--- START DOCUMENT TEXT ---

The English Teacher Blog

Archive for the 'Strategies' Category

Don’t think. Just write.

Tuesday, July 22nd, 2008

The tag line for One Word is serious: Don’t think. Just write.

A visitor has one word and sixty seconds. No time for writer’s block. No time for nuanced analysis. Lots of time for serendipities emerging from a mind at play.

The bar moving across the screen tracks the seconds — green, yellow, red — until — ding! — a message says “finish your last sentence.”

Add a name and an e-mail address, and you can read what everyone else wrote about when you get to the next page. Follow the arrows to see yesterday’s word and responses, and click to keep going back.

You can write about today’s word as many times as you wish, but there won’t be a new word until tomorrow. It will be a simple word like scarf or deliberate or trail. And it can bring out the writer in young and old.

Special thanks again to Mary!

Plagiarism Detect

Monday, July 7th, 2008

Helen Keller was accused of plagiarism when she was 11 years old. She had written “The Frost King,” a short story, and it was published and celebrated as an example of what disabled people can do if they are educated. Unfortunately, it was very similar to “The Frost Fairies” by Margaret Canby, which her teacher had read to her a few years earlier. Keller had done it unintentionally, but she had, in fact, plagiarized.

There’s not much we can do about students who plagiarize on purpose. For those who, like Keller, are trying to do the right thing and sometimes just slip up, new help has arrived. Jeffrey Smith, a recent college graduate, offers Plagiarism Detect. He writes on his home page, “I was having BIG problems with plagiarism in my papers.” This site shares his solution, which he describes as a “a great opportunity to check essays, term papers, research papers and other written documents at no cost.”

--- END DOCUMENT TEXT ---
--- START RECORDS FOR PROCESSING ---

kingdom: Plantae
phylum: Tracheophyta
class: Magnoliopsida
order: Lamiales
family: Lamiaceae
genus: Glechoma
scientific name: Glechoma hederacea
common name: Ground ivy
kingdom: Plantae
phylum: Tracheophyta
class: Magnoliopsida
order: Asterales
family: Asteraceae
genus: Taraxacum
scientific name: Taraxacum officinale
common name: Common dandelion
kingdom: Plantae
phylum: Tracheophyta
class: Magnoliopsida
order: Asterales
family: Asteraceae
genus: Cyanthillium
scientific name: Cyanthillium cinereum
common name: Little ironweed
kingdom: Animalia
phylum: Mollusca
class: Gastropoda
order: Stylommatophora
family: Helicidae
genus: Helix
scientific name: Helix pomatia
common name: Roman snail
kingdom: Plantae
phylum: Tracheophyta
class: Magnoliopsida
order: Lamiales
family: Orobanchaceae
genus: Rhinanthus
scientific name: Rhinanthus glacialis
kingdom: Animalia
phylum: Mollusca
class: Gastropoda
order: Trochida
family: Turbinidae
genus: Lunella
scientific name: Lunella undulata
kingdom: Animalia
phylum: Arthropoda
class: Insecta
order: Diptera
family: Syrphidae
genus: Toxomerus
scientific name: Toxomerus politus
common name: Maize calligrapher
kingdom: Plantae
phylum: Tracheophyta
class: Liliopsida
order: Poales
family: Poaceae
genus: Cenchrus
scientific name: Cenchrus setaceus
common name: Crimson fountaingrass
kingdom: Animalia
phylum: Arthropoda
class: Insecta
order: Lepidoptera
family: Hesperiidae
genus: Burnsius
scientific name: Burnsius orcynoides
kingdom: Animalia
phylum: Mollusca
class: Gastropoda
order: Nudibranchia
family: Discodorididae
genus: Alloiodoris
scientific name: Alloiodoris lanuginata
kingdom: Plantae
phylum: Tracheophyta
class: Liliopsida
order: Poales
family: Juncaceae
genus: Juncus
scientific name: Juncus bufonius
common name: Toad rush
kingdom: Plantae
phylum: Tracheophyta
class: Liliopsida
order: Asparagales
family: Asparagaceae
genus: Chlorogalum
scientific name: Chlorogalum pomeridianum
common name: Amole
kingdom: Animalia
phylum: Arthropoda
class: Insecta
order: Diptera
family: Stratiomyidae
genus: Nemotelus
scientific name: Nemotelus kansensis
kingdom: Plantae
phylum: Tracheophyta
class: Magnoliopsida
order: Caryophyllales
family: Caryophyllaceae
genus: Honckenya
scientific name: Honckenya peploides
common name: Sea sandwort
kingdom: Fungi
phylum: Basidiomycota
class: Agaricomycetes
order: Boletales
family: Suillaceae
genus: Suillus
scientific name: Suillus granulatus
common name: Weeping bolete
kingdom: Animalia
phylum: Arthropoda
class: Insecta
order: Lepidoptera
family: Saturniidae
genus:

--- END RECORDS FOR PROCESSING ---

DIRECTIONS
a) Return the stretch of the listing from the line containing "genus: Toxomerus" through the listing's final line, with no changes.
b) Carry the English teacher blog further from the point where it stops.
The English teacher blog and the listing have nothing to do with each other.

WRITTEN RESPONSES
a)
genus: Toxomerus
scientific name: Toxomerus politus
common name: Maize calligrapher
kingdom: Plantae
phylum: Tracheophyta
class: Liliopsida
order: Poales
family: Poaceae
genus: Cenchrus
scientific name: Cenchrus setaceus
common name: Crimson fountaingrass
kingdom: Animalia
phylum: Arthropoda
class: Insecta
order: Lepidoptera
family: Hesperiidae
genus: Burnsius
scientific name: Burnsius orcynoides
kingdom: Animalia
phylum: Mollusca
class: Gastropoda
order: Nudibranchia
family: Discodorididae
genus: Alloiodoris
scientific name: Alloiodoris lanuginata
kingdom: Plantae
phylum: Tracheophyta
class: Liliopsida
order: Poales
family: Juncaceae
genus: Juncus
scientific name: Juncus bufonius
common name: Toad rush
kingdom: Plantae
phylum: Tracheophyta
class: Liliopsida
order: Asparagales
family: Asparagaceae
genus: Chlorogalum
scientific name: Chlorogalum pomeridianum
common name: Amole
kingdom: Animalia
phylum: Arthropoda
class: Insecta
order: Diptera
family: Stratiomyidae
genus: Nemotelus
scientific name: Nemotelus kansensis
kingdom: Plantae
phylum: Tracheophyta
class: Magnoliopsida
order: Caryophyllales
family: Caryophyllaceae
genus: Honckenya
scientific name: Honckenya peploides
common name: Sea sandwort
kingdom: Fungi
phylum: Basidiomycota
class: Agaricomycetes
order: Boletales
family: Suillaceae
genus: Suillus
scientific name: Suillus granulatus
common name: Weeping bolete
kingdom: Animalia
phylum: Arthropoda
class: Insecta
order: Lepidoptera
family: Saturniidae
genus:

b)
Smith says his site works by comparing a submitted text to resources indexed by Google. A recent upgrade also checks PDF files, online books, and blogs.

The site’s primary purpose is “to help students prevent plagiarism in their academic papers,” Smith says, adding, “It can be a useful tool for those who want to be original in writing.” Smith does not charge for this service — it is free.

I tested it by submitting a couple of my own blog posts and a blurb from my newsletter. While it returned several false positives, these were easily identifiable. It also identified the correct sources.

I’m thinking of adding it to my classroom procedures and making it almost part of the writing process — “Submit your paper to Plagiarism Detect and deal appropriately with any issues it flags before you hand your paper in to me.”

The site accepts donations but does not charge a fee.

plagdetect.jpg

Manga Shakespeare

Tuesday, June 17th, 2008


Much Ado about Manga
By Victoria A. Brownworth and Ishita Singh, Baltimore Sun

School is almost out and that means one thing: It’s time for summer reading lists.

But this year, students who dread the idea of plodding through Shakespearean verse to learn the tales of star-crossed lovers and ruthless rulers can take heart. Wiley Publishers … has come out with Shakespeare in manga.

So far, Hamlet, Julius Caesar, Romeo and Juliet and Macbeth are available in the graphic novel style spawned in Japan and given full flower in the U.K. and U.S. … The books, which came out in January, are classic manga: over-the-top illustrations depicting some of the great moments in Shakespeare with characterizations that might seem more suited to Harry Potter than the great Bard. …

Manga Romeo and Juliet
To read or not to read? That seems to be the only question.

“Not many people like Shakespeare, but I guess if they liked manga then they would like that kind of stuff,” says Alex Yang, 17, an 11th-grader at Dulaney High School. “I think [having pictures] does help because you can actually understand what’s going on.”

Count Mari Shigeta, 14, among the manga enthusiasts. She spent her early childhood in Japan where manga debuted and now attends Edison Middle School in Champaign, Ill. Shigeta likes to read, but on the classics she was succinct: “It’s just so much easier to read [Shakespeare] this way. The plays are really intimidating. Manga isn’t.”

Read the entire article here.

Read a sample of Manga Macbeth here.

More samples here, beginning with Romeo and Juliet.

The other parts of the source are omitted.